-------- GIVEN DATA --------
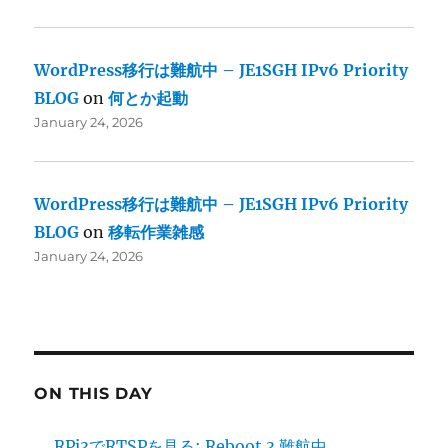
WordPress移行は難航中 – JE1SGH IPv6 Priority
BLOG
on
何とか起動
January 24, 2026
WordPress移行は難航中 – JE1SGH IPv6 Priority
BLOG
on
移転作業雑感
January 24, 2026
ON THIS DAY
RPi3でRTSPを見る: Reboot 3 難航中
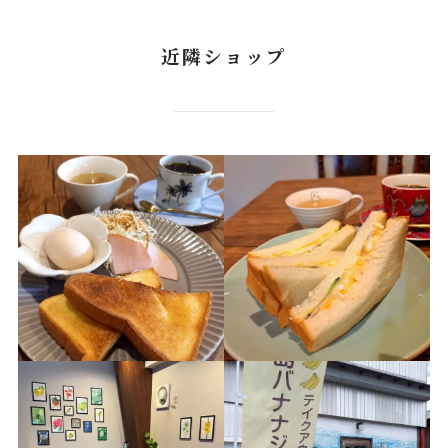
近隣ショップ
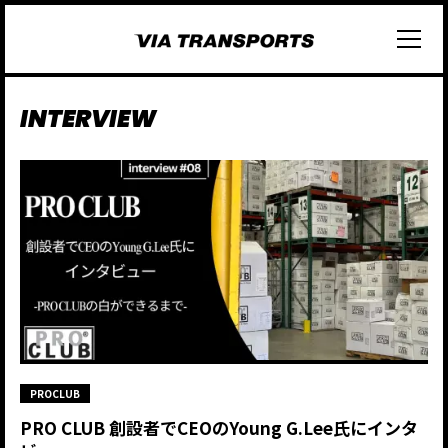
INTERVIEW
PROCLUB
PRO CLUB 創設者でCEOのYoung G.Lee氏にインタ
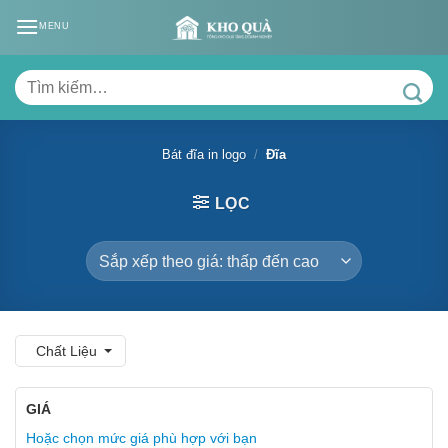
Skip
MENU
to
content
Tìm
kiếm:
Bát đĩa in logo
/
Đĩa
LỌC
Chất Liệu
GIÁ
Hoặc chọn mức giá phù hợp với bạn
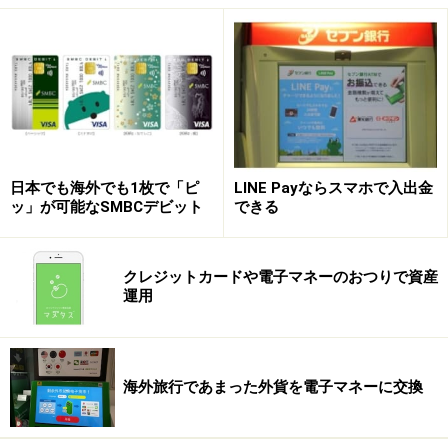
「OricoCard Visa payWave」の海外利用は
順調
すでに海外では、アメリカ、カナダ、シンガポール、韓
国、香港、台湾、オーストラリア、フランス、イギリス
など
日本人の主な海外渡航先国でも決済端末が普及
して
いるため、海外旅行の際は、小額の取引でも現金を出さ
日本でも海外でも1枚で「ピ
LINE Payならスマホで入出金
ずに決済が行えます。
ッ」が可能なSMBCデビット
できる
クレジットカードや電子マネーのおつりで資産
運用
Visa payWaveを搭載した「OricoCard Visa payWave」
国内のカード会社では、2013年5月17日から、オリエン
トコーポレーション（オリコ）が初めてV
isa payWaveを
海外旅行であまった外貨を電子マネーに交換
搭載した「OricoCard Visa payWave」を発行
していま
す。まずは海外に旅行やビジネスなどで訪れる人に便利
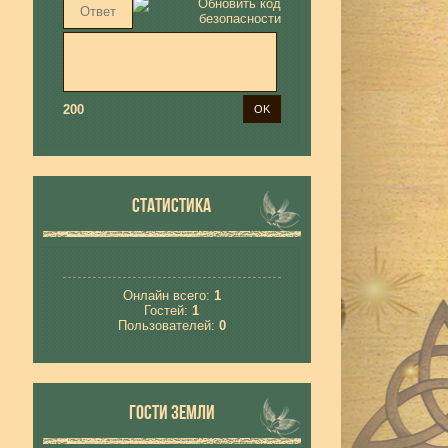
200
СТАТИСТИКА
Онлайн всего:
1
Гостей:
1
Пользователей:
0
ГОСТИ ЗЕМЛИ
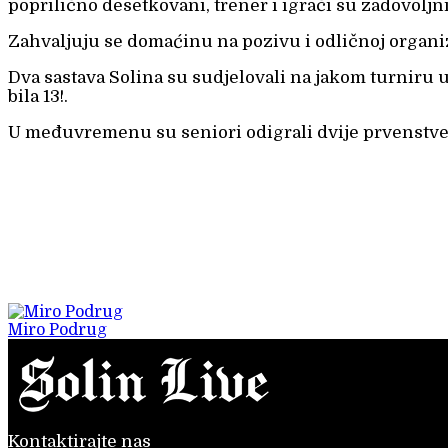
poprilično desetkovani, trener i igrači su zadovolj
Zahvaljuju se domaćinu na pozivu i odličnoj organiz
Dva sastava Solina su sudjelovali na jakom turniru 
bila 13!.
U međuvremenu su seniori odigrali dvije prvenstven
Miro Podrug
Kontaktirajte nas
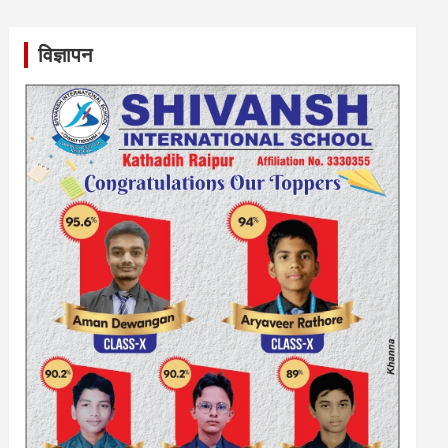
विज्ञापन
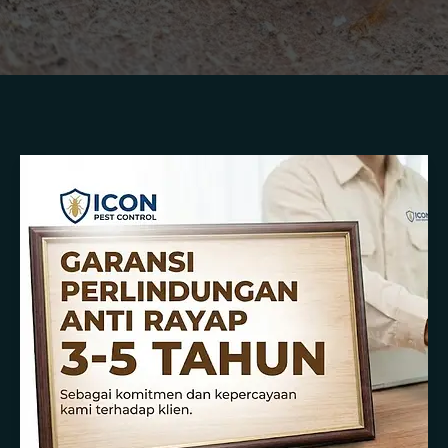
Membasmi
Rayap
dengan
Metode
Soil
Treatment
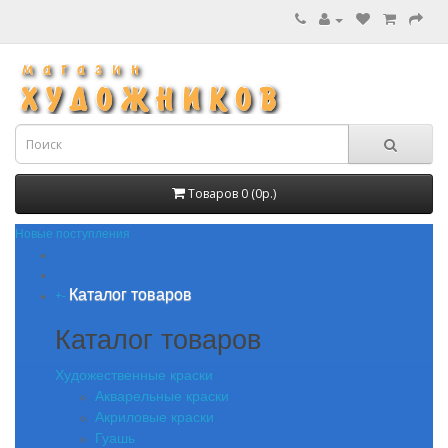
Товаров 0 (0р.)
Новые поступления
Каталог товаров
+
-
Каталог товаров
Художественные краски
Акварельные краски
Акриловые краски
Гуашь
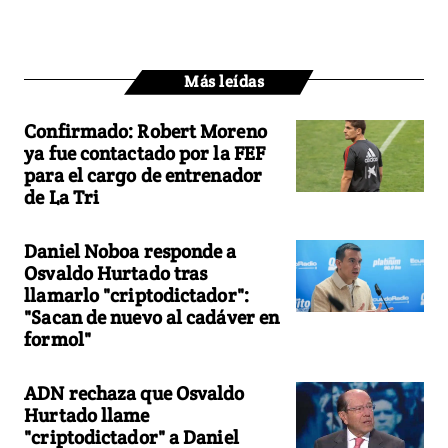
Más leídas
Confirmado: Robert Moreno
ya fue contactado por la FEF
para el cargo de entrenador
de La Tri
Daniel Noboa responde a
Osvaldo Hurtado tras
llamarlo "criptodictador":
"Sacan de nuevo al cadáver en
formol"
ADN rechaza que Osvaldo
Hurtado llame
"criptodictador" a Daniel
--------
-------- GIVEN DATA --------
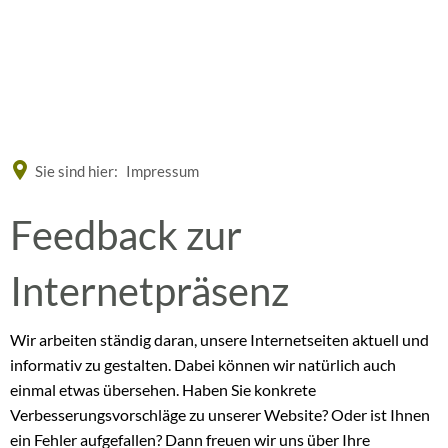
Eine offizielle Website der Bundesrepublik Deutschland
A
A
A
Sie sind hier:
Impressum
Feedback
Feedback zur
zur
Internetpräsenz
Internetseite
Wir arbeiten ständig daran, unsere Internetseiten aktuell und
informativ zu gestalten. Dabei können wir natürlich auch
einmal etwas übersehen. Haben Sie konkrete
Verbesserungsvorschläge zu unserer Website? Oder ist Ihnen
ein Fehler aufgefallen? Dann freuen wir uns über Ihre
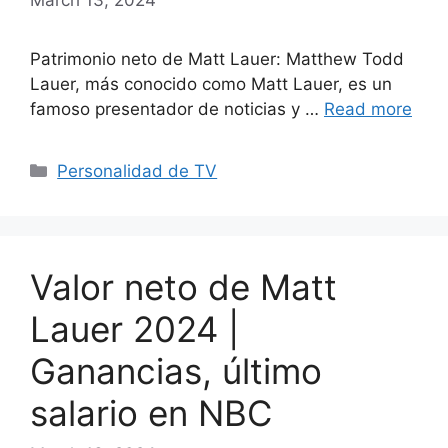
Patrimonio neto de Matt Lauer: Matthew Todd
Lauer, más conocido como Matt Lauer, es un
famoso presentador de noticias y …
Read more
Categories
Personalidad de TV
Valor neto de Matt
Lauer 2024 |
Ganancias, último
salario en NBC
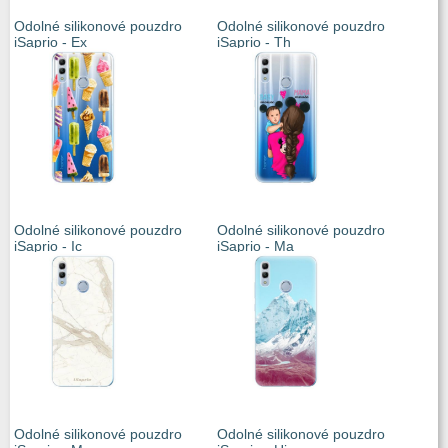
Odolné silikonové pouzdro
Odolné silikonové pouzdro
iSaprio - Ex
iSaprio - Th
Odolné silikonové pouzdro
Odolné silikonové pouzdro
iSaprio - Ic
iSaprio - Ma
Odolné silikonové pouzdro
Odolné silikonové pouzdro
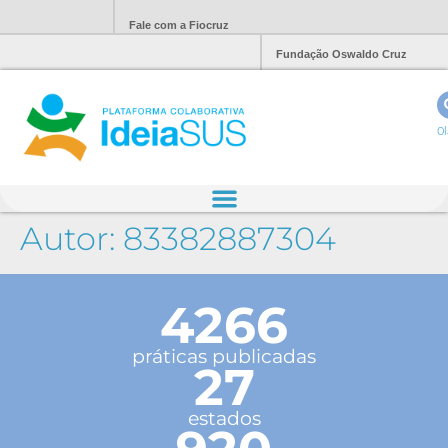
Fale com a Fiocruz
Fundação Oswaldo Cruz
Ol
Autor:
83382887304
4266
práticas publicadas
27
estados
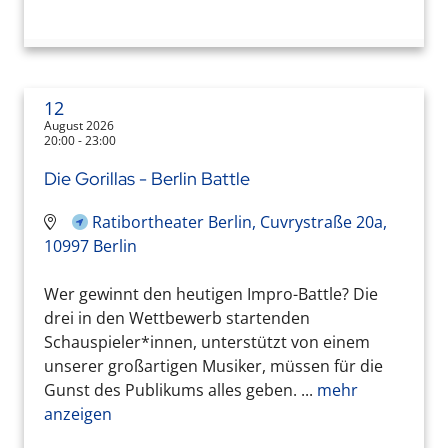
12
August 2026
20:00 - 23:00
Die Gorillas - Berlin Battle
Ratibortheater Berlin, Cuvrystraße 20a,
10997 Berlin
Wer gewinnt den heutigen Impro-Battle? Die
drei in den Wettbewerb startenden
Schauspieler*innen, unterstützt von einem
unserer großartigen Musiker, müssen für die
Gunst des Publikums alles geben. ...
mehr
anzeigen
--------
-------- GIVEN DATA --------
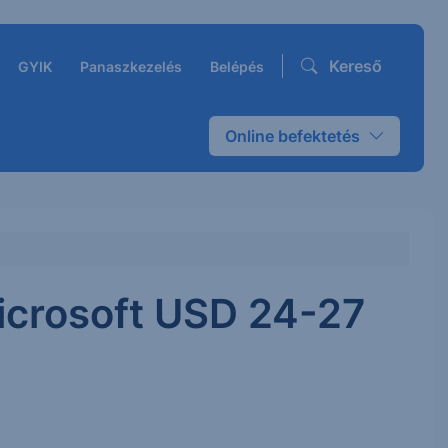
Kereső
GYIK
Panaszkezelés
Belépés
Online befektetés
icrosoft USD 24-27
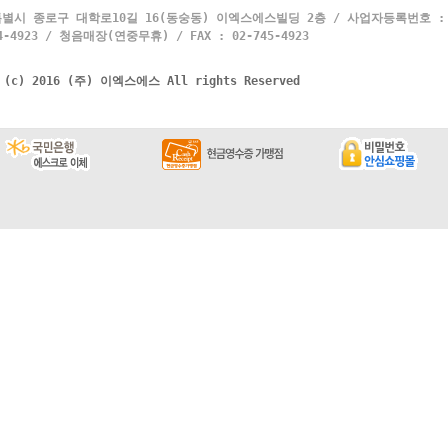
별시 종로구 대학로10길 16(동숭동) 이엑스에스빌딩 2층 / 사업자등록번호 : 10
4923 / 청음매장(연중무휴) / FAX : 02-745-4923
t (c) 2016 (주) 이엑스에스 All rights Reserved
--------
Return each line of the material above in which the string "Lauer" appears.

Patrimonio neto de Matt Lauer: Matthew Todd
Lauer, más conocido como Matt Lauer, es un
Lauer 2024 |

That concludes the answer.